Polyakov helps coordinate yearly scientific cruises on the Russian Icebreaker Kapitan Dranitsyn. The expedition lasted from Aug. 15 to Sept. 7, 2009 and enabled scientists to measure sea temperatures in a swath of the Arctic Ocean known as the Nansen Basin, located north of Norway and Russia. Researchers found that the 1 degree Celsius warming of recent years had dropped back to near normal.

The cooler temperatures come after an inflow of warm water from the Atlantic that started in the early 2000s and peaked in temperature in 2007. The heat of that water “was enough to melt ice over the Nansen Basin,” Polyakov says.

But the warm water didn’t melt all of the sea ice in that large area, because of a cap of buoyant, fresher cold water that insulates the ice from the warmer waters beneath. That buffer, however, gets less effective over time, as the warm waters mix with the colder water above. Along with warmer air temperatures, the warmer ocean “preconditioned” the ice, acting during recent warm decades along with the air to thin sea ice, Polyakov says.

And more warm water is on the horizon, he says. Along with the recent readings that show the Arctic Ocean is cooling north of Eurasia, measurements taken a few weeks ago at Fram Strait—the entrance for warm Atlantic water that penetrates the Arctic Ocean—show that more warm water is probably on its way north.

“In the next year or two, we may see the Nansen Basin getting warmer again,” Polyakov says.

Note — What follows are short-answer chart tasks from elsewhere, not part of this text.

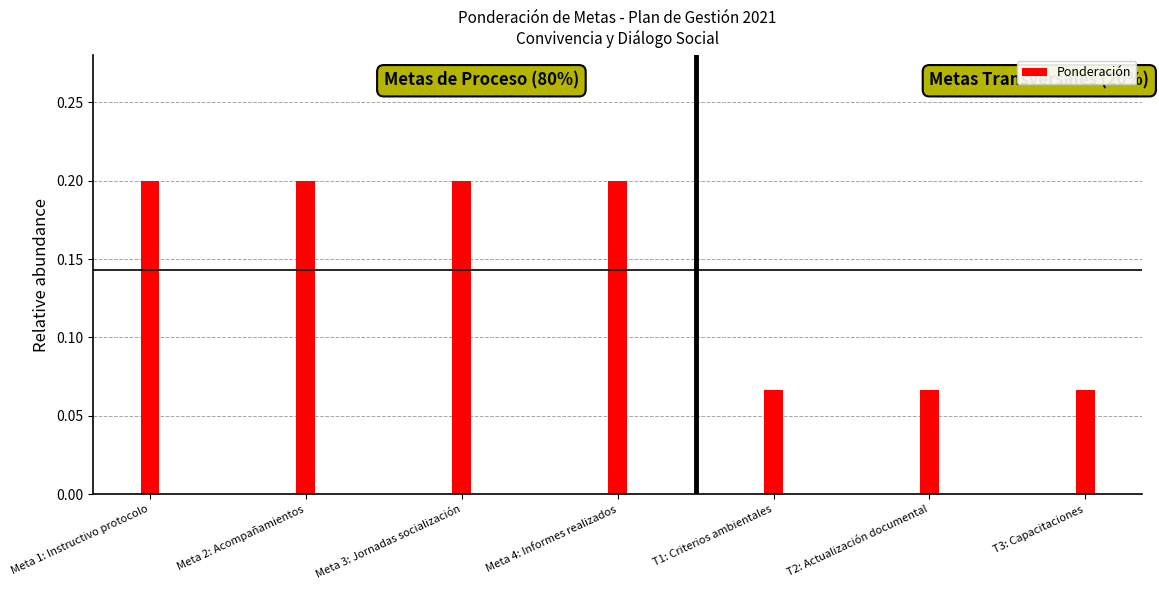

What is the sum of all values?

1.0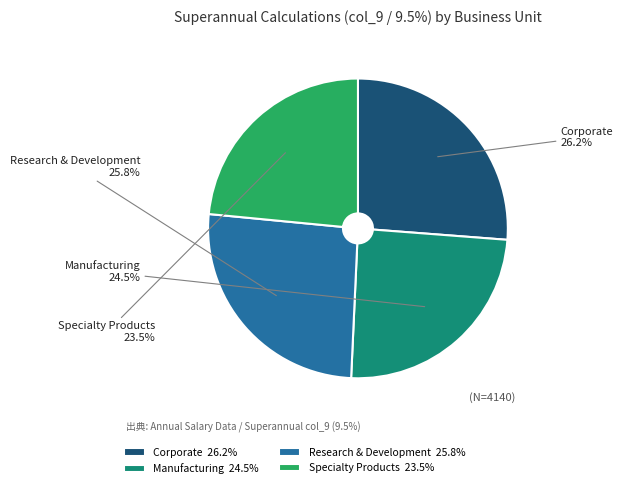

Is it true that Research & Development is 21% of the pie?

False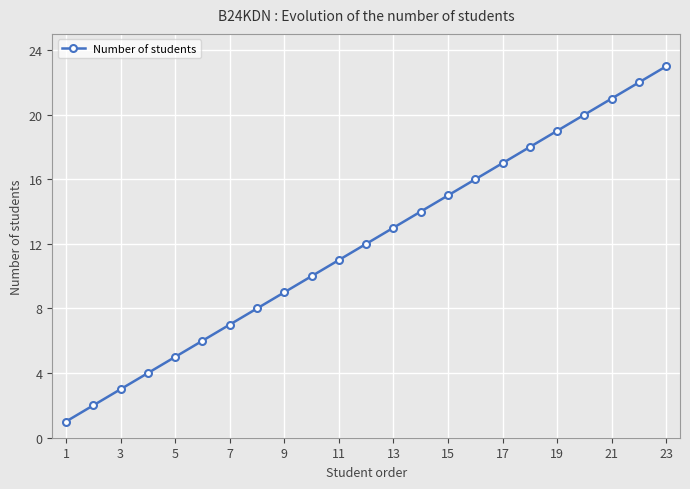

What is the greatest value displayed?

23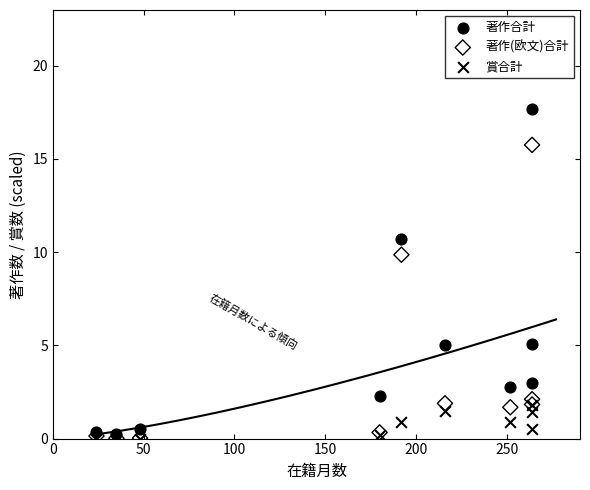

What are all the series names shown in the legend?

著作合計, 著作(欧文)合計, 賞合計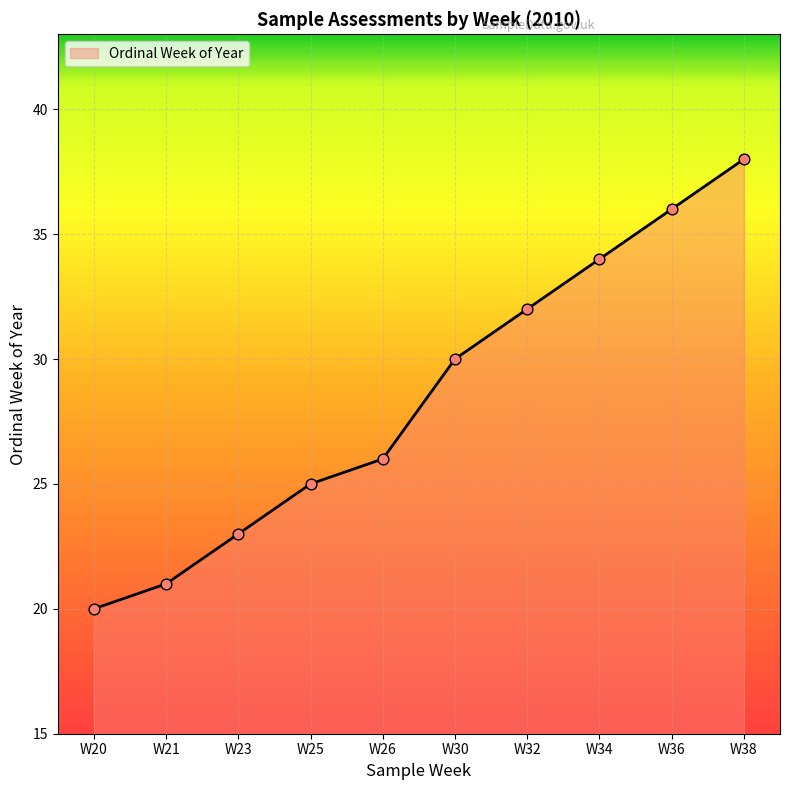

What is the change in value from W20 to W34?

+14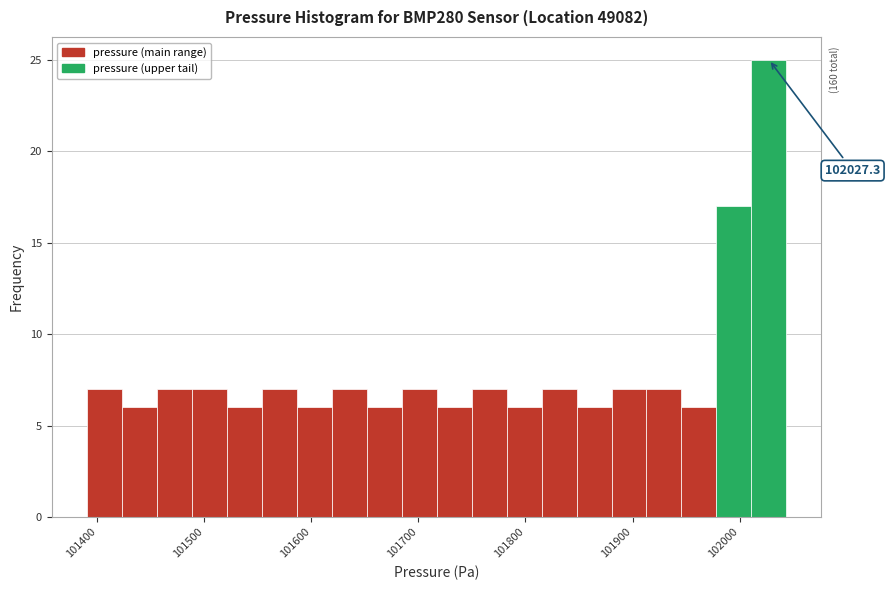

Around what value on the x-axis is the tallest bar? Give the approximate position of its centre, as read against the axis.

102030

The source of the warm water could be a massive cell of ocean circulation in the Atlantic Ocean south of Greenland and east of North America. Though it’s tough to say how the warmish water emissions are related to climate change, researchers are finding a connection between the temperature of water that enters the Arctic through Fram Strait and the temperatures within the Arctic Ocean a few years later.